Site icon Le Journal de l'Afrique

Comment des « petites mains » africaines entraînent ChatGPT

Plusieurs enquêtes montrent comment des entreprises de l’intelligence artificielle sous-traitent en Afrique, dans des conditions parfois déplorables.

Pour à peine deux dollars de l’heure, des travailleurs kényans œuvrent à « rendre ChatGPT moins toxique », indique une enquête édifiante du Time. L’application d’intelligence artificielle (IA) a révolutionné internet. Mais il serait faux de s’imaginer que de simples robots ont réussi à créer cette appli d’un nouveau genre : laissant échapper des propos violents, sexistes et racistes, il a fallu entraîner l’IA, qui piochait des informations sur un web truffé de propos discriminatoires. OpenAI, le créateur de ChatGPT, a envoyé des dizaines de milliers d’extraits de textes à une entreprise kényane. La mission de sous-traitance aurait débuté en novembre 2021.

Si Sama est une entreprise basée à San Francisco, elle emploie des travailleurs au Kenya, en Ouganda et en Inde. Et travaille pour Google, Meta et Microsoft. Alors qu’elle se présente comme une société qui œuvre pour une « IA éthique » et qu’elle assure avoir aidé à sortir de la pauvreté plus de 50 000 personnes, les faits sont différents : les sous-traitant d’OpenAI gagnent entre 1,32 et 2 dollars par heure.

« Notre mission est de garantir que l’intelligence artificielle générale profite à toute l’humanité, et nous travaillons dur pour construire des systèmes d’IA sûrs et utiles qui limitent les préjugés et les contenus préjudiciables », admet OpenAI. Mais ce dur travail est en réalité réservé à de « petites mains » africaines. La mission confiée à des Kényans n’est pas sans rappeler comment Facebook a exploité des salariés pour modérer ses contenus.

« De la torture »

« C’est de la torture », résume un employé de Sama chargé de lire du contenu zoophile. Si bien que, en février 2022, huit mois avant l’échéance du contrat, Sama a rompu son contrat de sous-traitance à cause des terribles conditions de travail. Selon Time, Sama a empoché 200 000 dollars pour sa mission, une quarantaine de Kényans ont dû lire des contenus bourrés d’abus sexuels, de discours de haine et de violences. Des conseilles en « bien-être » ont été mis à la disposition des salariés et Sama assure avoir embauché « des thérapeutes en santé mentale formés et agréés par des professionnels ». Ce que les salariés contestent.

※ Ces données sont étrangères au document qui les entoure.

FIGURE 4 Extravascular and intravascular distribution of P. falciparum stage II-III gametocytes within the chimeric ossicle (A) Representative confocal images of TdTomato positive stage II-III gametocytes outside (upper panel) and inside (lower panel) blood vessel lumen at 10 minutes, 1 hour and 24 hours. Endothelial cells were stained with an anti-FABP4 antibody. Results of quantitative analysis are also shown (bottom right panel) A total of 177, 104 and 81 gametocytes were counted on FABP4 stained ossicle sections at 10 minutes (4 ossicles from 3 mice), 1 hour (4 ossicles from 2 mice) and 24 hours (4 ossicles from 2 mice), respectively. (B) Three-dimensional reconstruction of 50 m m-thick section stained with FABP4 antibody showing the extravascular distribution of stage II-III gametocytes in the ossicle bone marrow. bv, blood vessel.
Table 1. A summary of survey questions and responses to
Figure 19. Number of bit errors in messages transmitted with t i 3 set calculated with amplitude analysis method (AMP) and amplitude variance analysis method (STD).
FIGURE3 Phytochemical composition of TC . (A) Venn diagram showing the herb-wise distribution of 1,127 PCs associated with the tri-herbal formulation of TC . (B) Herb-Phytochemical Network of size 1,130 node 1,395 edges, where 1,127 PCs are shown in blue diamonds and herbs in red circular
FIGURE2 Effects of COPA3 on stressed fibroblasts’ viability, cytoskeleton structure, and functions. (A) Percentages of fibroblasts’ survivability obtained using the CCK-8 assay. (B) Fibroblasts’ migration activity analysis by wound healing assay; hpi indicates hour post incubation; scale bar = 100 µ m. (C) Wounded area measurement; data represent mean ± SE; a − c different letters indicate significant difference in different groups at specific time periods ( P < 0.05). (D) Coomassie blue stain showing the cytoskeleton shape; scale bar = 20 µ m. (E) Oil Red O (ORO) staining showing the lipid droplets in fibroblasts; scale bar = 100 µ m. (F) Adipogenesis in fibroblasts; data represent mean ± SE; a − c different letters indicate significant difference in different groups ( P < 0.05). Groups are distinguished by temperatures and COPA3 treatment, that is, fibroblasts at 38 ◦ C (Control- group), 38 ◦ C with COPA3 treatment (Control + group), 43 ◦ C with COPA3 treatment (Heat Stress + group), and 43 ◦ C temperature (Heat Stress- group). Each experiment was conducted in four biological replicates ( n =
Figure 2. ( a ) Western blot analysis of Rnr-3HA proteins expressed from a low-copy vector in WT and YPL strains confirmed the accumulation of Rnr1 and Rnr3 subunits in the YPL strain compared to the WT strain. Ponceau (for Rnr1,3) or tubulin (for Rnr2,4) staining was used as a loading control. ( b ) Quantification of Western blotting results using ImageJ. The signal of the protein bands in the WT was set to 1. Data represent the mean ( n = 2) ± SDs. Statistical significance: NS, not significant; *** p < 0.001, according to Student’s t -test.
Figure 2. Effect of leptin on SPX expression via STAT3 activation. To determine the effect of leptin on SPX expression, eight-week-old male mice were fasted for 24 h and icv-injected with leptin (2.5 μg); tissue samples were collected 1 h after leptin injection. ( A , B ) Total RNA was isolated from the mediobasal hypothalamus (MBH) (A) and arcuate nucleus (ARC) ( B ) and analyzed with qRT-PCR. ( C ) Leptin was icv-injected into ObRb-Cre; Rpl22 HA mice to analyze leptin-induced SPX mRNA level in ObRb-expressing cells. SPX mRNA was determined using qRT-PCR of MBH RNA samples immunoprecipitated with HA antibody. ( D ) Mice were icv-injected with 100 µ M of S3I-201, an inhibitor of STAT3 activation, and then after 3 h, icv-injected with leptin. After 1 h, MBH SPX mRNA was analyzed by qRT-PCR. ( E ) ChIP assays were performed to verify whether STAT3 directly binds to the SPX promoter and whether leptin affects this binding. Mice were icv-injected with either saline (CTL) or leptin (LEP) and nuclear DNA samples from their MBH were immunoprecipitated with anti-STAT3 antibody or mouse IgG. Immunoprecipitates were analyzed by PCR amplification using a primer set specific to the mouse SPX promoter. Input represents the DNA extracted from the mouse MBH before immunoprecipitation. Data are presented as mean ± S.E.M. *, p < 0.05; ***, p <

Au-delà de la pénibilité psychique, ce sont les conditions de travail de la start-up qui ont pu choquer : alors qu’au Kenya, il n’y a pas de salaire minimum imposé, les sous-traitants d’OpenAI touchaient à peine autant qu’un réceptionniste à Nairobi, indique Time. « Les tâches chronophages et peu valorisées sont généralement externalisées par les entreprises technologiques à une foule de travailleurs précaires, généralement situés dans les pays des sud », indiquent Clément Le Ludec, sociologue du numérique, et Maxime Cornet, doctorant en sociologie de l’IA.

Eux ont trouvé une mission similaire à Madagascar, qui concernait le travail de la data. « Notre étude montre aussi la réalité de ‘l’IA à la française’ : d’un côté, les entreprises technologiques françaises s’appuient sur les services des GAFAM pour accéder à des services d’hébergement de données et de puissance de calcul ; d’un autre côté les activités liées aux données sont réalisées par des travailleurs situés dans les ex-colonies françaises, notamment Madagascar, confirmant alors des logiques déjà anciennes en matière de chaînes d’externalisation », écrivent-ils.

Invisibilisation des sous-traitants

Problème : les travailleurs africains « sont situés à l’extrémité d’une longue chaîne d’externalisation, ce qui explique en partie la faiblesse des salaires de ces travailleurs qualifiés ». Quant aux entreprises, elles sont généralement tenues par des étrangers. Sur les 48 entreprises proposant des services numériques dans des zones franches, étudiées par les deux chercheurs, à peine 9 sont tenues par des Malgaches contre 26 par des Français.

« Ce schéma rappelle ce que le chercheur Jan Padios désigne comme le ‘colonial recall’, selon les deux chercheurs. Les anciens pays colonisés disposent de compétences linguistiques et d’une proximité culturelle avec les pays donneurs d’ordres dont bénéficient les entreprises de services ». Un post-colonialisme économique, qui débouche bien souvent malheureusement sur une invisibilisation des travailleurs de l’intelligence artificielle qui, sans ces enquêtes, seraient toujours dans l’anonymat le plus total.